As expected, the salmon run hasn’t just halted because crews are no longer traveling back and forth to fish passageways to transport captured returnees to Sunderland’s Cronin Salmon Station. To the contrary, salmon are indeed still migrating upriver, and 12 thus far are swimming above Holyoke. Think about that for a minute. Wouldn’t it be interesting if these aristocratic fish of the North Atlantic keep coming for years to come and, in fact, ultimately start returning in greater numbers than when well-meaning scientists insisted upon human intervention and micro-management — capturing, carting, medicating and “artificially” spawning wild fish in a controlled Christian manner that may not have been wise. That’s not to suggest that the current “au-naturel” method will turn out to be a better route to the original restoration goal of creating a viable sport fishery. All I’m saying is that I would laugh out loud if it turns out that way. And I can’t say I’ve never opined right here, based solely on good old-fashioned common sense, that maybe those fish they were imprisoning would be better off left alone to spawn in natural settings. Yes, I had the audacity to speculate that perhaps wild fish would do better spawning in the Sawmill or South or Bear, the Deerfield or Millers rivers than confined at Cronin Station in boring, sterile, cement tanks, raceways and indoor pools.

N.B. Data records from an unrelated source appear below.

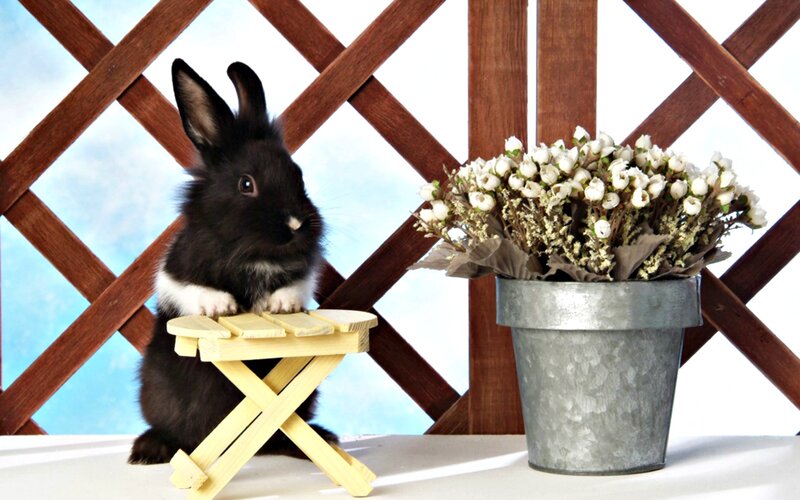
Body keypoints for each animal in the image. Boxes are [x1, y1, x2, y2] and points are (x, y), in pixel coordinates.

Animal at [128, 59, 332, 465]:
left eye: (298, 176)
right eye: (246, 184)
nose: (296, 225)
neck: (254, 252)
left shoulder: (303, 271)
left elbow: (298, 284)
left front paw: (280, 304)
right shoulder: (176, 272)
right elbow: (190, 289)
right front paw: (221, 306)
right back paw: (148, 449)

It’s true that Atlantic salmon will most likely soon than later stop migrating up our Connecticut River basin now that the funding has vanished, marking the end of an altruistic, half-century experiment that has been fading off into the sunset for decades. Then again, maybe, just maybe, there’ll be a miracle of sorts and the salmon will keep coming, with numbers gradually increasing to an levels approaching what the scientific community desired way back when but could not deliver.

Yes, wouldn’t that development be hilarious indeed, not to mention totally understandable to those who worship freedom and liberty and autonomy in its purest forms, minus the red, white and blue nonsense?

All I can say is that as the preachers and politicians weep, I’ll be laughing hysterically if those taxpayer-funded Connecticut River-strain salmon start running like gangbusters after gaining creative freedom for the most private of matters.

What a hoot that would be, huh? Proving one more time that missionary-style ain’t for everyone.